##### SUPPLIED TEXT
4. Add human checkpoints for high-impact actions

The industry has been slow to accept this because it conflicts with the “fully autonomous agent” narrative.

But the narrative is wrong for production systems.

Not every action needs human approval. But actions that are irreversible, externally visible, or affect sensitive data absolutely should.

The design challenge is not eliminating human involvement. It is making human involvement precise and non-ceremonial. Show the user exactly what will happen, in plain language, and let them approve or reject. Make the default safe, not fast.

Approval fatigue is a real problem — and it is more severe than most discussions acknowledge. In enterprise environments, even heavily scoped “high-impact” systems generate action volumes that can overwhelm human reviewers within days of deployment. A simple binary “approve/reject for destructive actions” gate does not scale.

The solution is dynamic, contextual risk scoring between the policy engine and the human queue:

  1. Risk tier classification — every proposed action receives a risk score based on a combination of structural properties (action type, target sensitivity, credential scope) and contextual properties (source of the triggering input, whether the input chain crosses trust boundaries, how close the action falls to known adversarial patterns).

  2. Secondary evaluator model — a lightweight, heavily constrained model (not the primary agent model) evaluates the action proposal against historical patterns and known attack signatures. This model is read-only, cannot take actions itself, and produces only a confidence score. It acts as a triage layer, not a decision maker.

  3. Adaptive routing — high-confidence benign actions auto-approve. Low-confidence or high-impact actions route to human review with the evaluator’s risk score and reasoning attached, so the reviewer has context rather than a raw action dump.

  4. Feedback loop — human decisions feed back into the risk scorer, improving triage accuracy over time and reducing false-positive review volume.

This is not about eliminating human involvement for the actions that matter most. It is about ensuring that human attention is directed where it adds the most value — which requires a scoring layer that can distinguish between genuinely risky proposals and noisy false positives at scale.

5. Secure state continuity across conversation lifecycles

This is the gap most architectural discussions skip entirely, and it is where distributed multi-turn attacks live.

Most security models evaluate one turn at a time: the model receives input, proposes an action, the policy engine evaluates it. This works for single-turn injection but collapses against distributed attacks where an adversary’s intent is assembled gradually across multiple exchanges — possibly spanning context-window boundaries.
##########
##### GIVEN ENTRIES
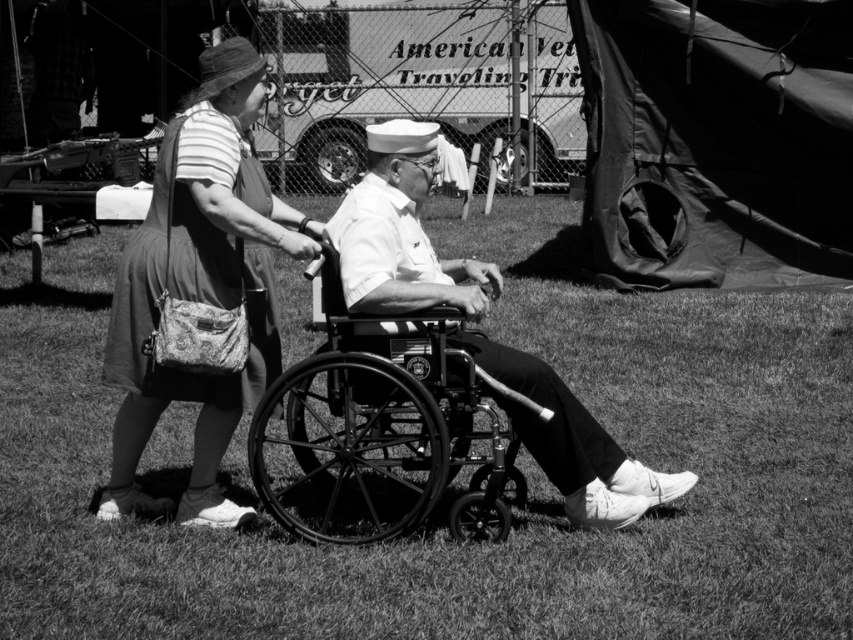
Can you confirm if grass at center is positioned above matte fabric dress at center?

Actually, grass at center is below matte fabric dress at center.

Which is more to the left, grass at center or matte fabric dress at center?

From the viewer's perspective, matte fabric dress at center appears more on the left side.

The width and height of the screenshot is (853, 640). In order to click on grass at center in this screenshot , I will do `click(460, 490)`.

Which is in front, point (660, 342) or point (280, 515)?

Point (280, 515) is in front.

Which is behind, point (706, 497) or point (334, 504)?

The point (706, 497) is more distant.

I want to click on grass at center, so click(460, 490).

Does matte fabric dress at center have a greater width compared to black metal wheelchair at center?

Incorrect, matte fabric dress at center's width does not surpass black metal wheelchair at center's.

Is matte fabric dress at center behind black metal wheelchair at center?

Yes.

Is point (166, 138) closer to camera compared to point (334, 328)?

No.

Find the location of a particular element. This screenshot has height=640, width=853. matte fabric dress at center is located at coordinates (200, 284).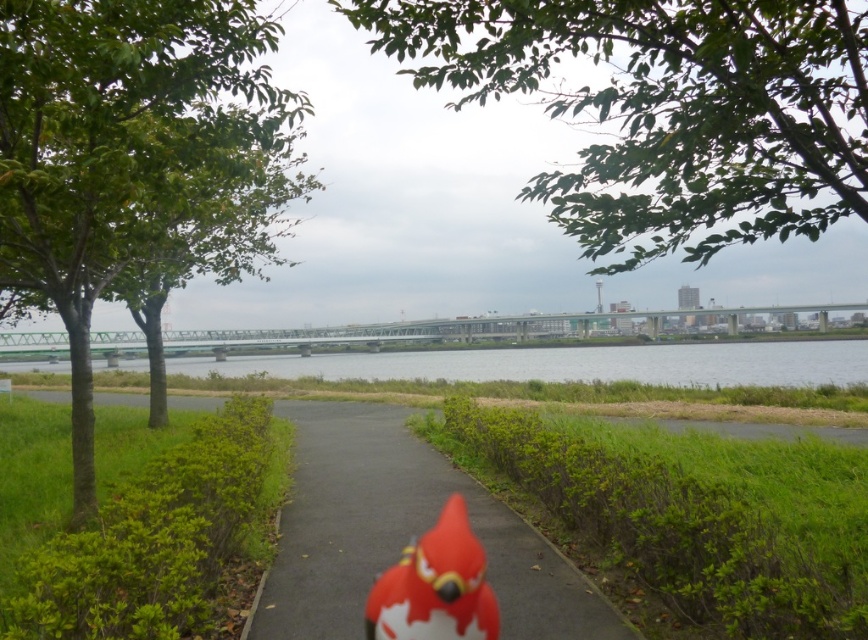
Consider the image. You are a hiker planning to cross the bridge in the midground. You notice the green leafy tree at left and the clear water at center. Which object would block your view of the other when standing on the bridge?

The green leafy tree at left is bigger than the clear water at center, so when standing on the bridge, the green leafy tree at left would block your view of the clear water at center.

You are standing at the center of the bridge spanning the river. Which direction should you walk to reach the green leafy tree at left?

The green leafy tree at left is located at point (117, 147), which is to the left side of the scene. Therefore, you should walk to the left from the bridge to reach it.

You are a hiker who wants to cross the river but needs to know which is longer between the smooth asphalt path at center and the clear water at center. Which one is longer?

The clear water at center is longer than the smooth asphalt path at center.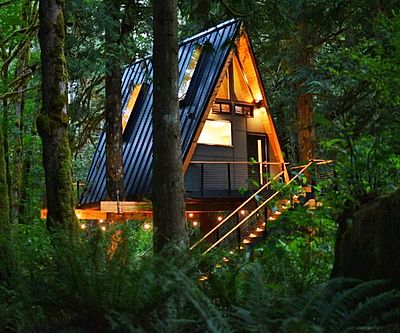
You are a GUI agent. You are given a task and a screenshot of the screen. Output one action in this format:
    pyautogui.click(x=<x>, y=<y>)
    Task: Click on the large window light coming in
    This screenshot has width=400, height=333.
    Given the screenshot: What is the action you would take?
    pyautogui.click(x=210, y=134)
##########
##### GIVEN ENTRIES
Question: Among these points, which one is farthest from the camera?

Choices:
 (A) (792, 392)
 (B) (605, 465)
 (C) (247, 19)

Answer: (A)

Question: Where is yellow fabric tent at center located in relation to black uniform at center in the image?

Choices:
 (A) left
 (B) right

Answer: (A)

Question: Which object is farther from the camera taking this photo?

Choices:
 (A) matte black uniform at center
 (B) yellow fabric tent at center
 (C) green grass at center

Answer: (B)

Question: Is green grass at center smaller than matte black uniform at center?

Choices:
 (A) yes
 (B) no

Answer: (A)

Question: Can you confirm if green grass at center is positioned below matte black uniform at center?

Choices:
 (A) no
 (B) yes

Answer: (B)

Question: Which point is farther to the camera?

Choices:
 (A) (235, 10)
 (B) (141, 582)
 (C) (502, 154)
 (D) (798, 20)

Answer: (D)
##########
Please answer these questions using the passage on agent safeguards above:
(a) Which kinds of actions does it say absolutely should get human approval?
(b) What is the only output the secondary evaluator model produces?
(c) How many turns do most security models evaluate at a time?

(a) Actions that are irreversible, externally visible, or affect sensitive data.
(b) A confidence score.
(c) One turn at a time.